TRY IT = Return all lines from the entries below in which the word "demographics" is present.

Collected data
Segment Open

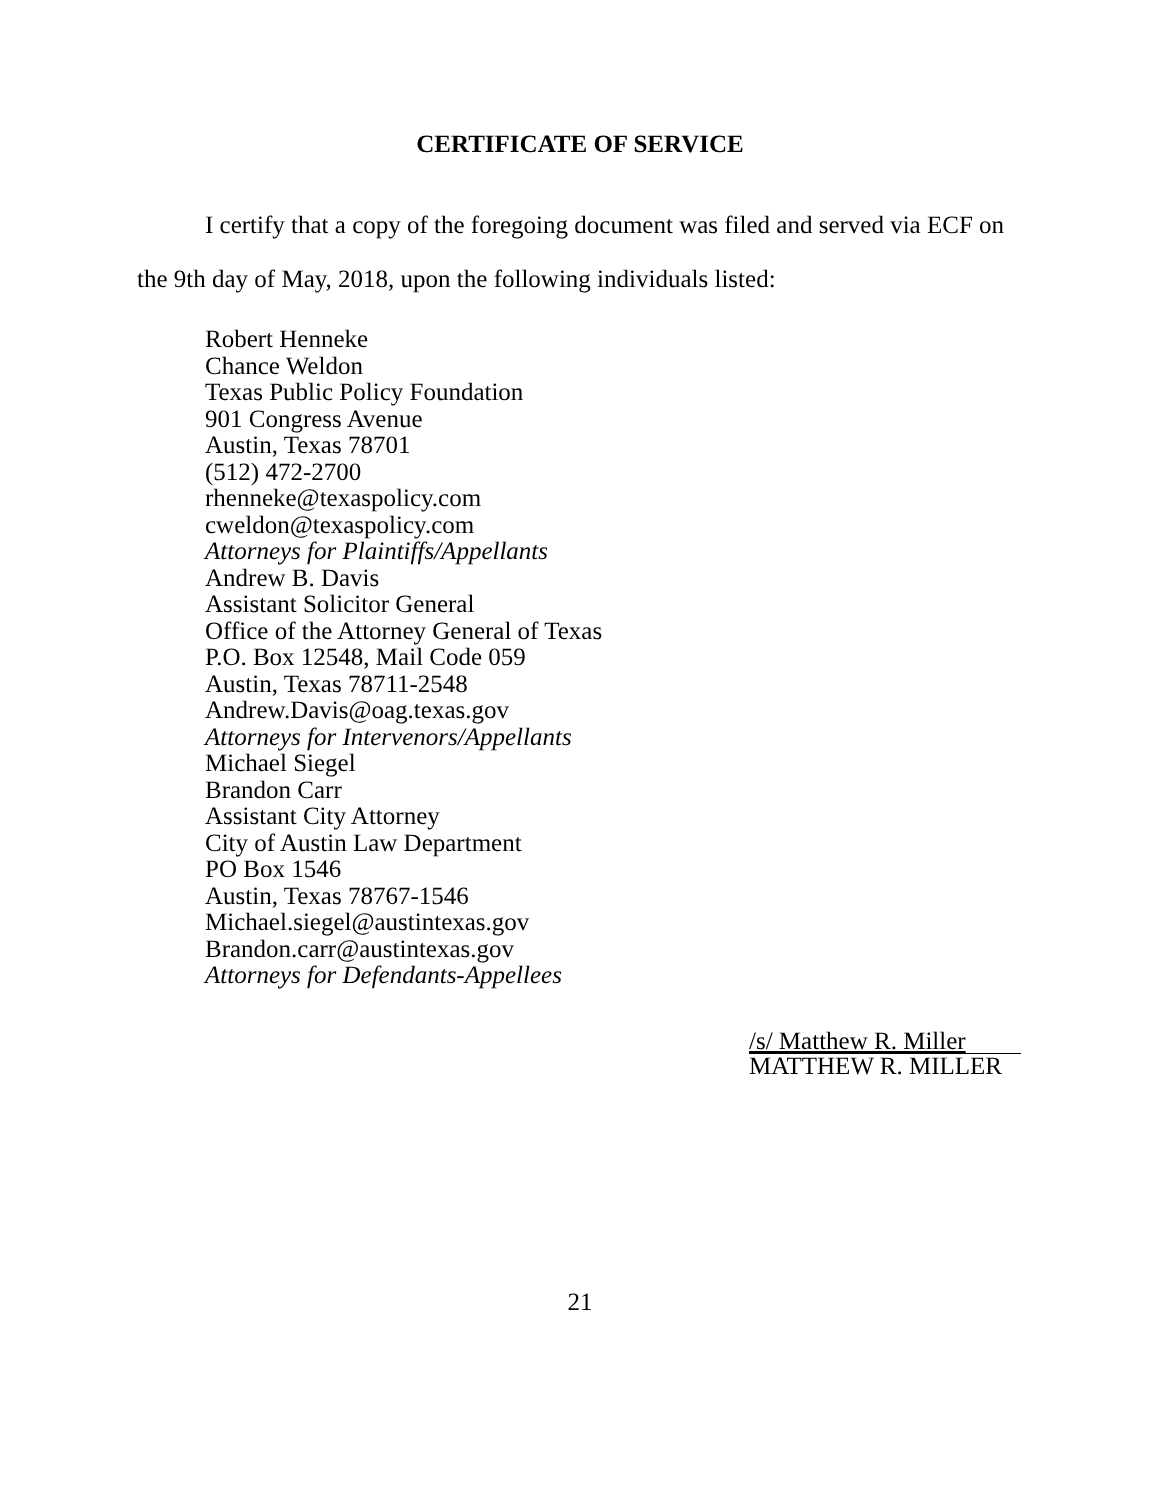CERTIFICATE OF SERVICE
I certify that a copy of the foregoing document was filed and served via ECF on the 9th day of May, 2018, upon the following individuals listed:
Robert Henneke
Chance Weldon
Texas Public Policy Foundation
901 Congress Avenue
Austin, Texas 78701
(512) 472-2700
rhenneke@texaspolicy.com
cweldon@texaspolicy.com
Attorneys for Plaintiffs/Appellants
Andrew B. Davis
Assistant Solicitor General
Office of the Attorney General of Texas
P.O. Box 12548, Mail Code 059
Austin, Texas 78711-2548
Andrew.Davis@oag.texas.gov
Attorneys for Intervenors/Appellants
Michael Siegel
Brandon Carr
Assistant City Attorney
City of Austin Law Department
PO Box 1546
Austin, Texas 78767-1546
Michael.siegel@austintexas.gov
Brandon.carr@austintexas.gov
Attorneys for Defendants-Appellees
/s/ Matthew R. Miller
MATTHEW R. MILLER
21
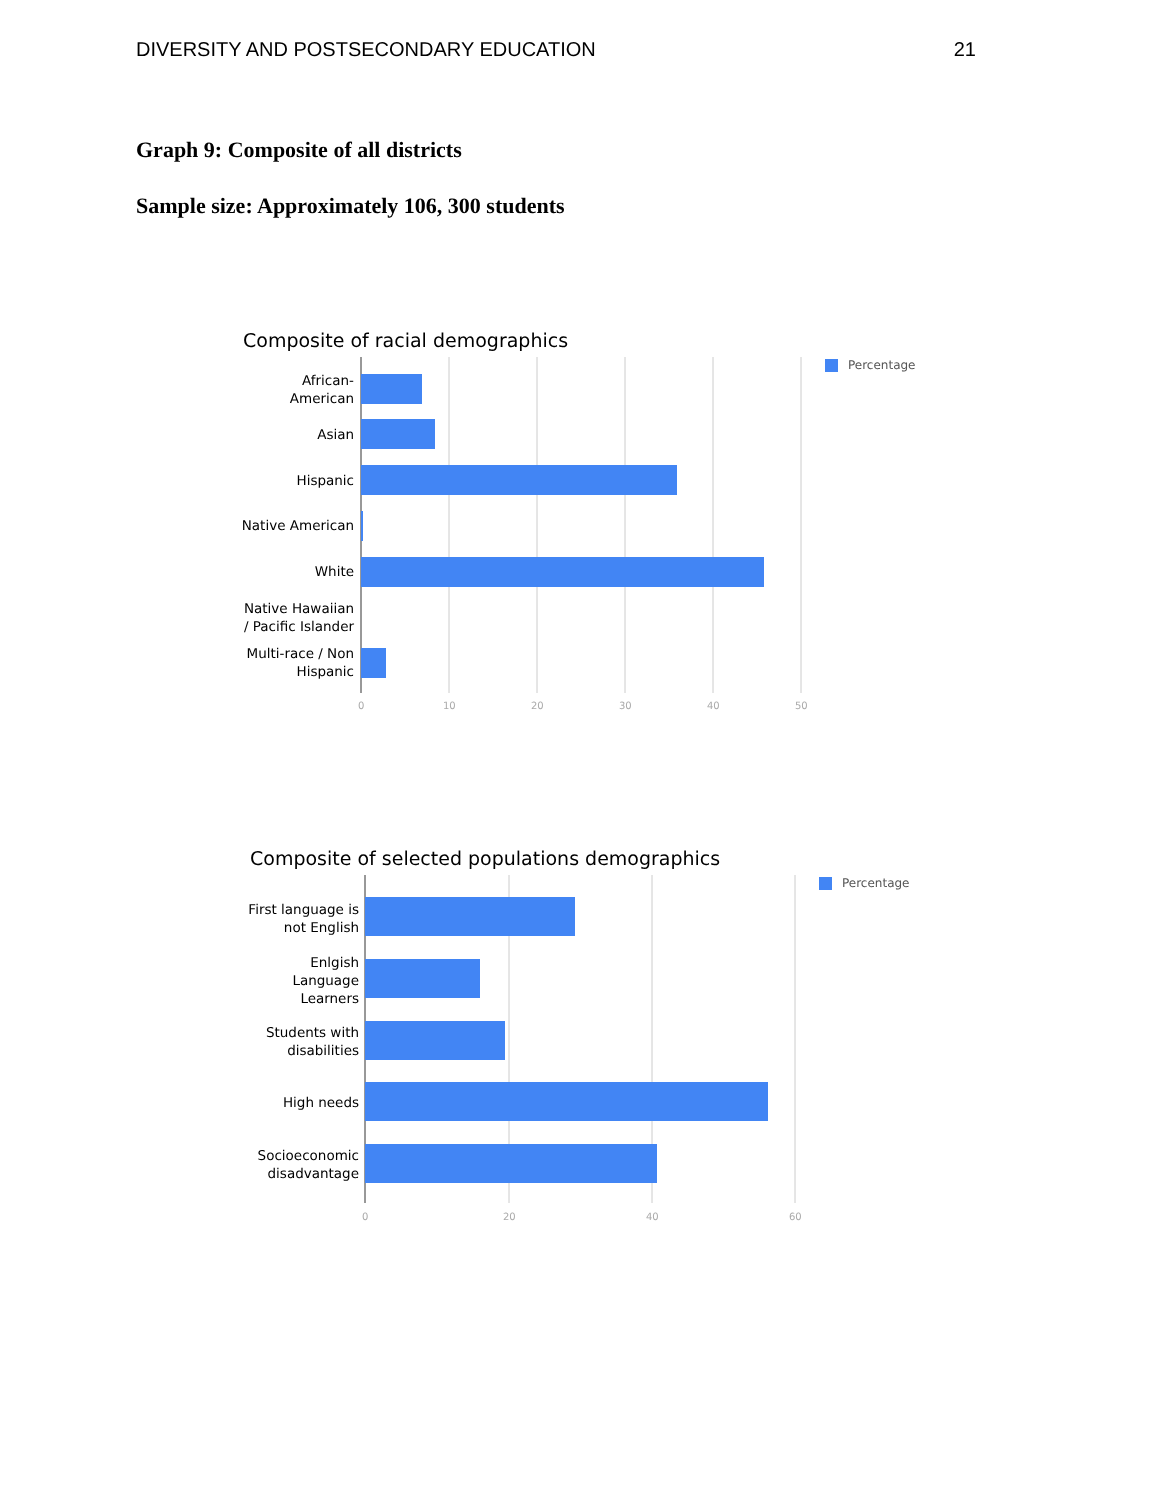DIVERSITY AND POSTSECONDARY EDUCATION 21
Graph 9: Composite of all districts
Sample size: Approximately 106, 300 students
Composite of racial demographics
African-
American
Asian
Hispanic
Native American
White
Native Hawaiian
/ Pacific Islander
Multi-race / Non
Hispanic
Percentage
0 10 20 30 40 50
Composite of selected populations demographics
First language is
not English
Enlgish
Language
Learners
Students with
disabilities
High needs
Socioeconomic
disadvantage
Percentage
0 20 40 60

Segment Closed

SOLUTION FOR THIS EXERCISE =
Composite of racial demographics
Composite of selected populations demographics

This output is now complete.